## Extrait du document:
—————

Un soir, en voiture avec ma famille, mon père nous a parlé de l'un de ses collègues de la Sorbonne qui avait opté pour une philosophie de vie intéressante. Le soir, lorsqu'il a des copies à corriger, il se dit : "Si je meurs demain, la correction de ces copies, donc le renoncement à d'autres activités plus agréables, aura été un sacrifice inutile.". J'aimerai rendre compte de la complexité de cette phrase.

 

C'est un choix égoïste.

Si cet homme décide de ne pas corriger ses copies, il aura fait effectué ce qu'il souhaitait pour la dernière journée de sa vie, le cas échéant. Laura (Laura n'existe pas, c'est moi qui l'ai inventée), étudiante de Monsieur, aurait probablement souhaité, pendant la dernière journée de sa vie, connaître la note qu'il lui attribuerait pour ce TD qui lui avait demandé des sacrifices auparavant, qui, sans note, se révèleraient être des sacrifices inutiles... vous comprenez le raisonnement. Ainsi, son professeur empêche Laura de passer une dernière journée satisfaisante : dans sa conception de la dernière journée idéale, il choisit de privilégier son bonheur à celui des autres. Or, on peut considérer, puisqu'il souhaite faire de chaque journée de sa vie une dernière journée satisfaisante, cela correspond à une journée idéale en général, une forme de définition du bonheur. Dans sa définition du bonheur, le professeur ne comprend pas l'attention aux autres ; bon, en caricaturant un peu, j'avoue. L'idée est que cela fait de notre ami un homme à tendance plutôt égoïste.

—————

## Matériel d'étude:
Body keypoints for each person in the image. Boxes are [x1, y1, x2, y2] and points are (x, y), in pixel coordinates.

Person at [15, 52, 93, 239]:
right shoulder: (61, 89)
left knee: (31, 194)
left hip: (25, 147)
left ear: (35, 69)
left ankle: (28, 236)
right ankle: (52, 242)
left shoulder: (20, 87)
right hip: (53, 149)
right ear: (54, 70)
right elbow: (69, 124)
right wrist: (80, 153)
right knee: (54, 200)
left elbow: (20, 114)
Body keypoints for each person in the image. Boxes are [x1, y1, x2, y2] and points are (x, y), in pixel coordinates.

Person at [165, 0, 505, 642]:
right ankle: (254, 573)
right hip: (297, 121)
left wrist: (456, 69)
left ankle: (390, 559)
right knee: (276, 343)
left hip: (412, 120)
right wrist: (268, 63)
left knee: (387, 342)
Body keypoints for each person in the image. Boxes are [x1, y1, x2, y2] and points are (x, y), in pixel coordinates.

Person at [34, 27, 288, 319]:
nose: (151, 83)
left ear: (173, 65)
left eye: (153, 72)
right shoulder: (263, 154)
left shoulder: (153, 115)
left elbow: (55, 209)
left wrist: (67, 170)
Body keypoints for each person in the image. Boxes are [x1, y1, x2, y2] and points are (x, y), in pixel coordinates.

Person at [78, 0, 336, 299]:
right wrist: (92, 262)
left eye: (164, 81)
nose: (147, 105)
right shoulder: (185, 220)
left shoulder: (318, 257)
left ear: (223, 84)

—————

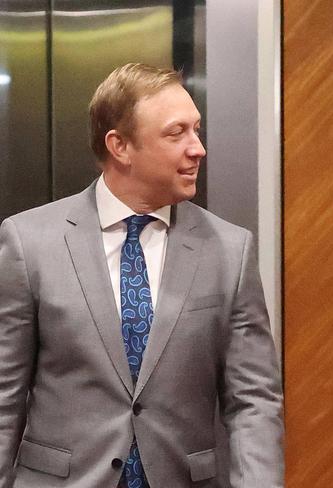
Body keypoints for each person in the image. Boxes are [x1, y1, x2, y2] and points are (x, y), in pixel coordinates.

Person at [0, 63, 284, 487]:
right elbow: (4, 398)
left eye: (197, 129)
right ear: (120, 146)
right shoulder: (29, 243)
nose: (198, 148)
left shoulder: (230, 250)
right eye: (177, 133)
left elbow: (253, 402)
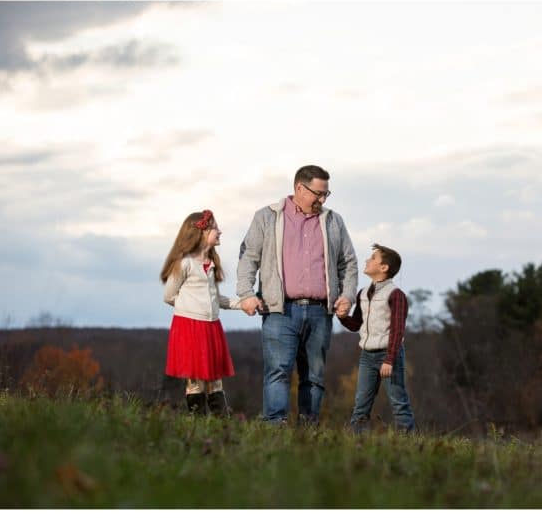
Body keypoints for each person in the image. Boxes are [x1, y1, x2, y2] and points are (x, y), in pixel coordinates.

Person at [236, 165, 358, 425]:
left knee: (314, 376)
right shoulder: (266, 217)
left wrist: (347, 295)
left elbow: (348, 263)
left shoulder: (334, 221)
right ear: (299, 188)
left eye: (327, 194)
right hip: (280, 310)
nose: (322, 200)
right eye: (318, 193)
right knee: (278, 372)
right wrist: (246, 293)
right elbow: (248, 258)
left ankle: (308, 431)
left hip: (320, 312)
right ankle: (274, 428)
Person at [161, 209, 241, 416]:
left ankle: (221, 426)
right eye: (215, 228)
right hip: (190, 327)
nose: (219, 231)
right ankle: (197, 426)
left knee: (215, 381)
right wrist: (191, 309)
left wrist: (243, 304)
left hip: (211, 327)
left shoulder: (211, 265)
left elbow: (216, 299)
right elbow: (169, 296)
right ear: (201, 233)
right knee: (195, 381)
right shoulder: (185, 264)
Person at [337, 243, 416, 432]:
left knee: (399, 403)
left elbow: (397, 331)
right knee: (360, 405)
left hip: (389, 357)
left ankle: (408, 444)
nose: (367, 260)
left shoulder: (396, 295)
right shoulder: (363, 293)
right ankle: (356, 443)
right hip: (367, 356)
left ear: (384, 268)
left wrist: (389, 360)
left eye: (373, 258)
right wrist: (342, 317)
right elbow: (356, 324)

—————

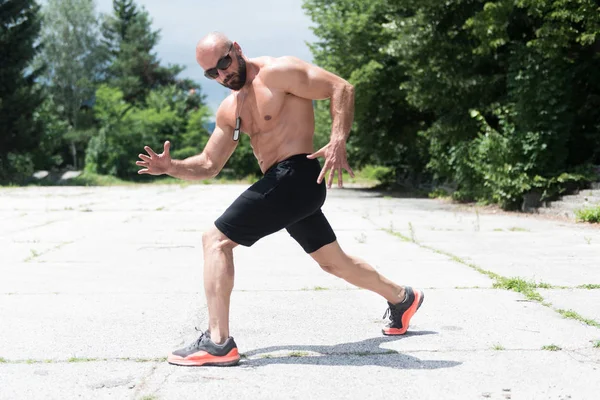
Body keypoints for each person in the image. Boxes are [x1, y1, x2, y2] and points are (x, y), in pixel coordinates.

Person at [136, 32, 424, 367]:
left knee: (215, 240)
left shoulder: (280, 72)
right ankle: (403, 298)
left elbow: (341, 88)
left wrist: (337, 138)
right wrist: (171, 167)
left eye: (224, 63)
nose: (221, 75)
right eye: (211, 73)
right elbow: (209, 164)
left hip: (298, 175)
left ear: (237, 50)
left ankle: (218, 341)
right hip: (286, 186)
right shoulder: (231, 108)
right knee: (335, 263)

—————

## Consigne:
D'après l'extrait du document, dans quelle université travaille le collègue dont le père a parlé ?

## Résultat obtenu:
À la Sorbonne.